• EXTRACTED MATERIAL:
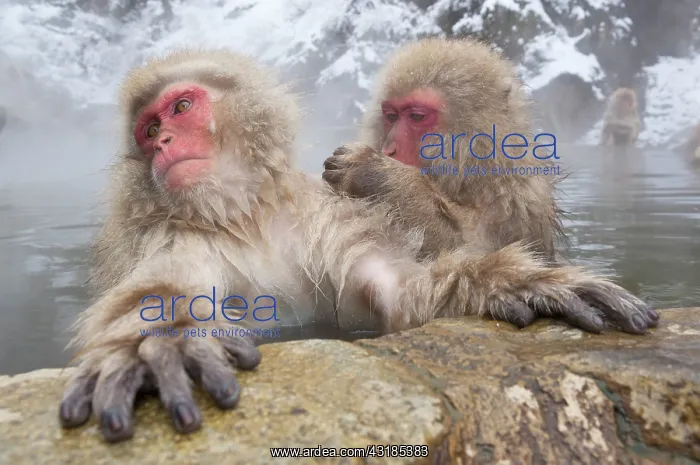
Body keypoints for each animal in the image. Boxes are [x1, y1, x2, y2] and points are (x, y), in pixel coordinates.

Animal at [58, 48, 658, 444]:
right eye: (147, 128)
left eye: (181, 108)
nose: (160, 142)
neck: (245, 216)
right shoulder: (171, 237)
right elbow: (155, 290)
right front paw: (156, 344)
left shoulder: (324, 218)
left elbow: (394, 291)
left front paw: (520, 282)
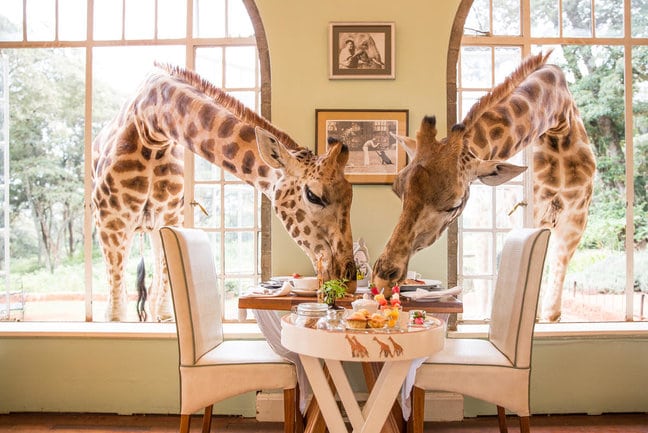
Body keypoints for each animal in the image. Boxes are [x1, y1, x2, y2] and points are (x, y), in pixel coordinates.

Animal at [92, 63, 356, 321]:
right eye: (313, 196)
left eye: (351, 196)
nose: (349, 280)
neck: (151, 126)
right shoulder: (110, 221)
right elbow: (115, 315)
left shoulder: (170, 218)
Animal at [372, 51, 596, 322]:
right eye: (398, 191)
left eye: (454, 204)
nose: (382, 278)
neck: (558, 120)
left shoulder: (575, 218)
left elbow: (552, 309)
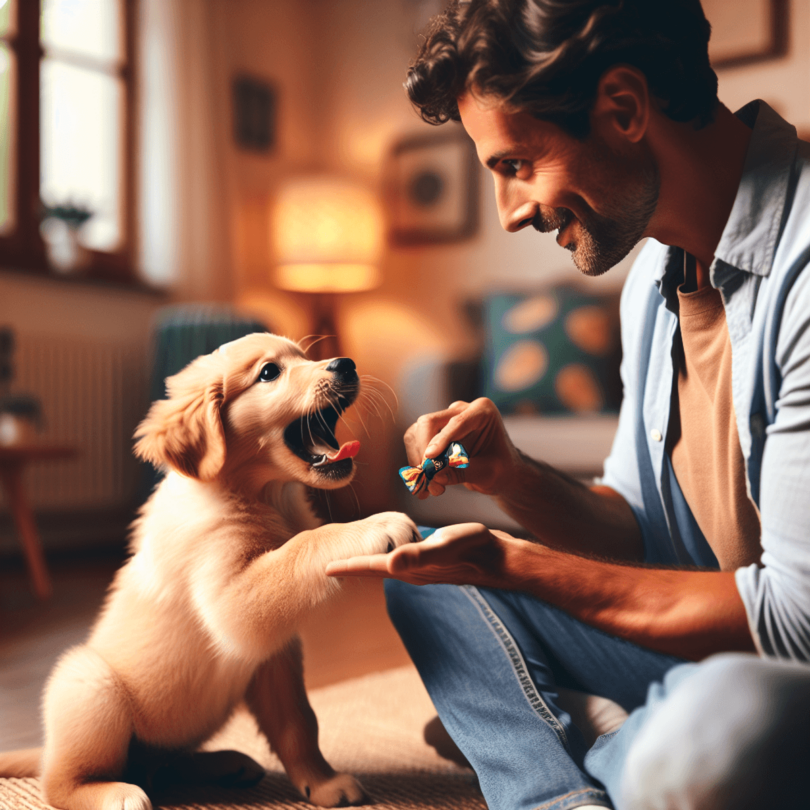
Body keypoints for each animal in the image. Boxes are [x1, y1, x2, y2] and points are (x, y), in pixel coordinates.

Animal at [0, 332, 416, 808]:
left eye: (305, 356)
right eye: (269, 373)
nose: (346, 364)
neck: (260, 495)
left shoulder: (274, 657)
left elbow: (298, 722)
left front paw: (322, 781)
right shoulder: (228, 603)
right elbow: (302, 546)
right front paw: (373, 526)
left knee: (165, 764)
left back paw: (224, 764)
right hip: (90, 685)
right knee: (60, 782)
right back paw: (116, 793)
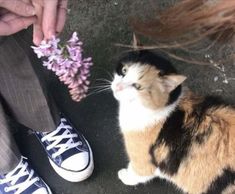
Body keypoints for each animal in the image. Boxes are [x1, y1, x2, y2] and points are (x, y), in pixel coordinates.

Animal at [111, 50, 235, 194]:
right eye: (124, 70)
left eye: (137, 86)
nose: (118, 87)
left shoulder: (144, 161)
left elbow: (137, 173)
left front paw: (124, 175)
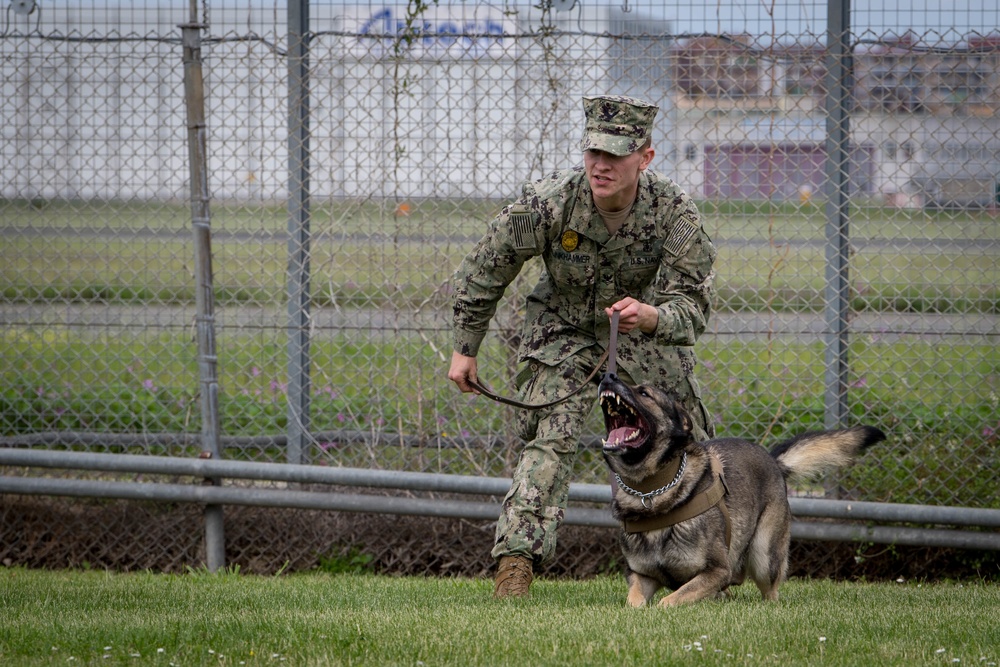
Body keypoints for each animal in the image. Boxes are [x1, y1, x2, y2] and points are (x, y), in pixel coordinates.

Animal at [592, 374, 884, 608]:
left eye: (644, 393)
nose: (607, 377)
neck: (652, 493)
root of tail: (773, 460)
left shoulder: (717, 571)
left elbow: (670, 601)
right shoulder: (641, 576)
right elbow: (634, 603)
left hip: (765, 556)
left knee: (770, 591)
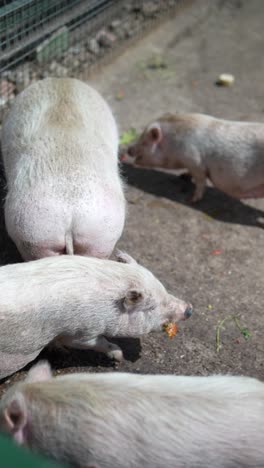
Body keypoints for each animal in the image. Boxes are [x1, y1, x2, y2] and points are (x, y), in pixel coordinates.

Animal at [0, 250, 192, 378]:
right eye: (151, 307)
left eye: (163, 289)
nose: (189, 309)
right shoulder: (80, 332)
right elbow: (98, 342)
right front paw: (118, 358)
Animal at [122, 114, 264, 202]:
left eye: (144, 142)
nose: (128, 149)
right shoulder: (190, 164)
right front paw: (182, 176)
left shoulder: (195, 161)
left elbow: (201, 181)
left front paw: (190, 200)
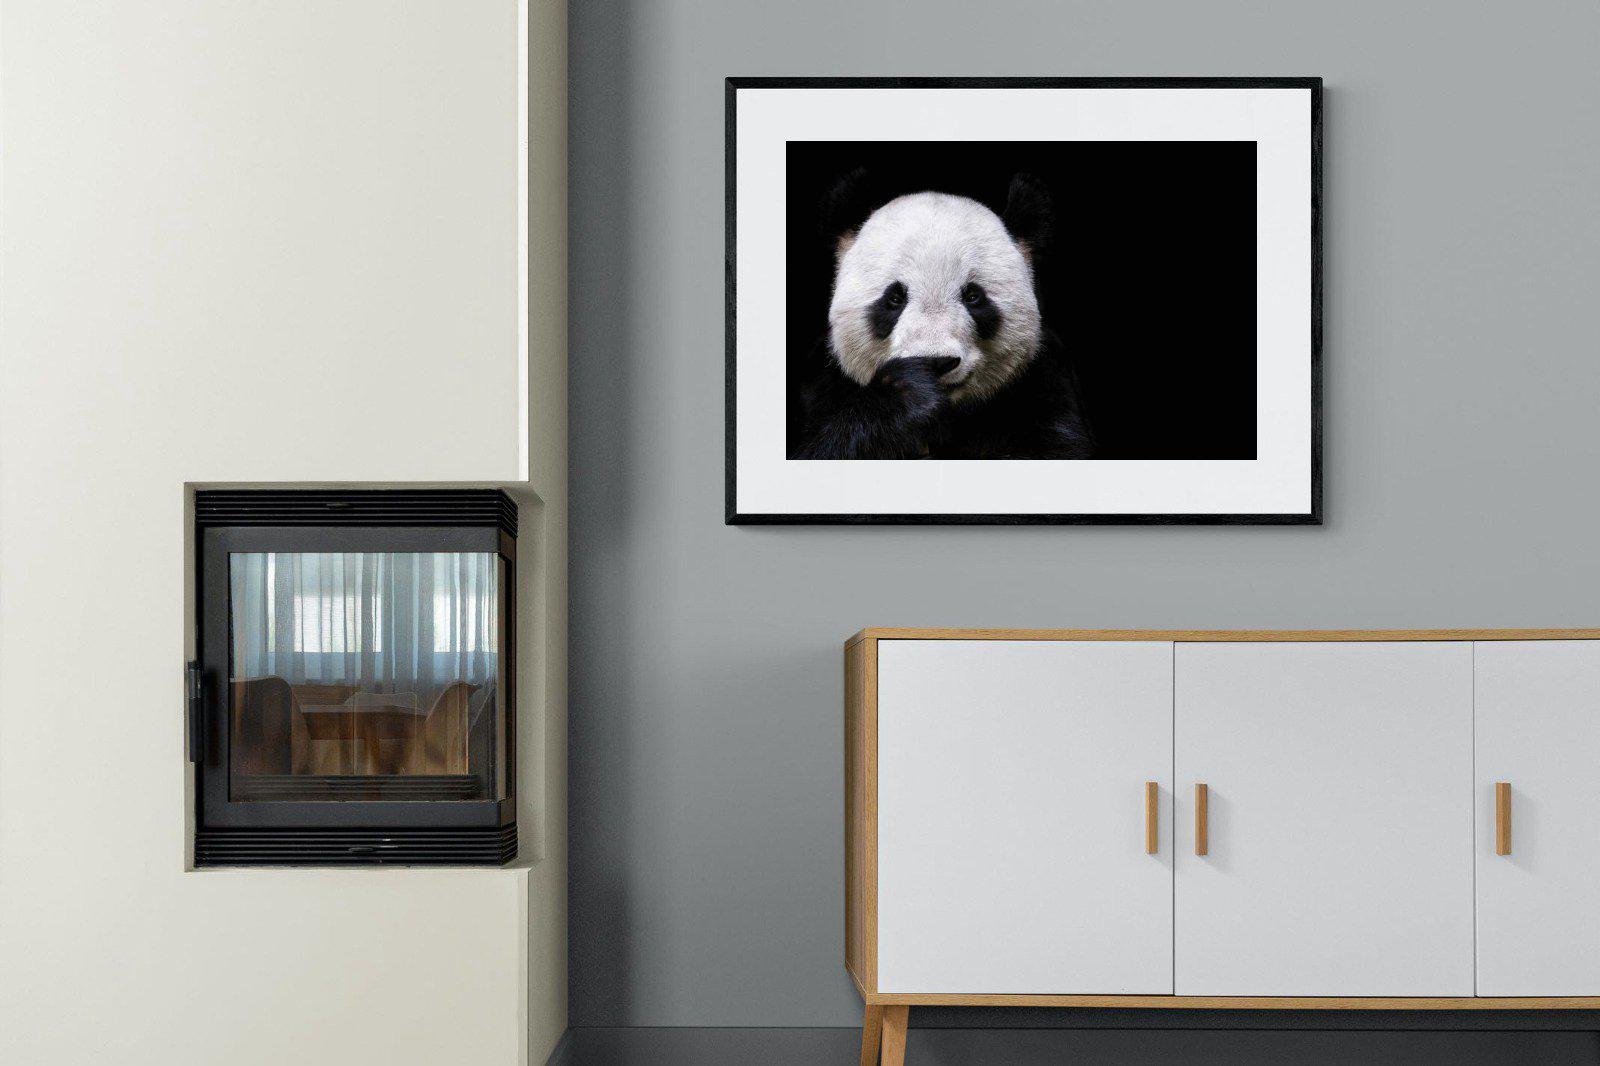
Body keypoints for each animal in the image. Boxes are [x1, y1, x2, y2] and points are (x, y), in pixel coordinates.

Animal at [792, 173, 1095, 460]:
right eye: (895, 298)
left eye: (973, 296)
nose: (936, 362)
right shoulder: (823, 386)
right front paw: (907, 393)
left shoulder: (1043, 384)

• YOUR ASSIGNMENT: In the records above, the lines from the one containing "right front paw: (182, 176)" through the last line are to be written out exactly, both ends included and pictures omitted.

• WRITTEN RESPONSE:
right front paw: (182, 176)
left shoulder: (195, 161)
left elbow: (201, 181)
left front paw: (190, 200)
Body keypoints for each animal in the image. Boxes are [x1, y1, x2, y2] and points are (x, y), in pixel coordinates.

Animal at [792, 173, 1095, 460]:
right eye: (895, 298)
left eye: (973, 296)
nose: (936, 362)
right shoulder: (823, 386)
right front paw: (907, 393)
left shoulder: (1043, 384)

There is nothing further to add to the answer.